2 Red Cross Workers Released In Gaza

An undated, but recent photo of Gianmarco Onorato, one of the two Italian Red Cross workers kidnapped and later released in the Gaza Strip on Tuesday, Nov. 21, 2006. AP

Two Italian Red Cross workers kidnapped at gunpoint in Gaza Tuesday afternoon were released shortly after midnight, Palestinian security officials said.

The kidnappings prompted the aid group to suspend all of its operations in Gaza as a security precaution.

The was no immediate word on the identity of the kidnappers, whose actions were the latest in a string of abductions of foreigners in the lawless area.

The security officials, speaking on condition of anonymity because they were not authorized to talk with reporters, said the releases came without meeting any demands of the abductors.

The Popular Resistance Committees, a Hamas-linked militant group, claimed that it had negotiated the men's release. A spokesman for the group, identifying himself as Abu Mujahid, said Tuesday night that the two had been handed over unharmed to a senior official from President Mahmoud Abbas's Fatah party.

Claudio Moroni, 36, and Gianmarco Onorato, 63, were abducted in Deir el-Balah in central Gaza after their car was stopped by gunmen, the Red Cross said.

The kidnapping of the two men sparked an intensive effort to free them, with Palestinian security forces trying to track them down and Red Cross officials and Italian leaders calling for their release.

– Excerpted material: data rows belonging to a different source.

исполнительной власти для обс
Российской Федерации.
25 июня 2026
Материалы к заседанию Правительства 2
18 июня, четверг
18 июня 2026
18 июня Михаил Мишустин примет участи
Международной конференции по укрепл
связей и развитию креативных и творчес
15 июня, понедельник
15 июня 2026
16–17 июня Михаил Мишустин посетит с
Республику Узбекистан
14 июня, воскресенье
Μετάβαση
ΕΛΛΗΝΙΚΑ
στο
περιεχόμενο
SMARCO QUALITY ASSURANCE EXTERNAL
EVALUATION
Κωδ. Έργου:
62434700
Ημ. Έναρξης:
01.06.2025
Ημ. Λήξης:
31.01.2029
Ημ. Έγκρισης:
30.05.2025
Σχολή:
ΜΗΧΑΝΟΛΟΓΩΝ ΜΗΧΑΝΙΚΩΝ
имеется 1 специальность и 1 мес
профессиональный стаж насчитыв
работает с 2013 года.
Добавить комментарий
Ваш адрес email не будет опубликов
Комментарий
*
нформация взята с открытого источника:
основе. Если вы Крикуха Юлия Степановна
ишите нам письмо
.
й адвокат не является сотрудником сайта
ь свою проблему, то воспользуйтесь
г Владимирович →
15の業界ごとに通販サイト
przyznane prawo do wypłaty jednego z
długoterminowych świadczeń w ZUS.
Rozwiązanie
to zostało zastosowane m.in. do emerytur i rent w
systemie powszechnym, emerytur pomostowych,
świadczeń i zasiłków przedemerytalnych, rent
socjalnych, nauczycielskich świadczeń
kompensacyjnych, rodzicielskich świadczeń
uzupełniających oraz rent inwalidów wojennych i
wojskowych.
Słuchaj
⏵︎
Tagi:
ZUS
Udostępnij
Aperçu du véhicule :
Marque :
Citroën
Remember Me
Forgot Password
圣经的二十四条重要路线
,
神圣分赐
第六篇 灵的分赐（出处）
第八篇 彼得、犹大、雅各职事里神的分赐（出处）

In Rome, Italian Foreign Minister Massimo D'Alema said he had given orders to "activate all possible channels" to obtain the release of the two men, and had taken some "personal initiatives" in that direction. He did not elaborate.

The incident also led the Red Cross to take the drastic step of suspending its activities in the poverty-stricken coastal territory. Iyad Nasr, a spokesman for the Red Cross's Gaza office, said the organization had ceased all field operations and would intervene only "in matters of life and death." Workers were ordered to stay in their offices because of fears for their safety, he said.

Over the past two years, there has been a rash of kidnappings of foreign aid workers and journalists in Gaza, usually by groups or families pressing the government for money or job guarantees. In most cases, the hostages were quickly released. None have been seriously harmed.